## [Provided material]
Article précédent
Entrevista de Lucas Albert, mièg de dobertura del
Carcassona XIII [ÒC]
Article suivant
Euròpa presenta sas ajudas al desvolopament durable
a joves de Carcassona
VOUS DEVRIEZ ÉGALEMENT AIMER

## [Written task]
Report how many lines in the material above include "Carcassona", and give no other words.

## [Written solution]
2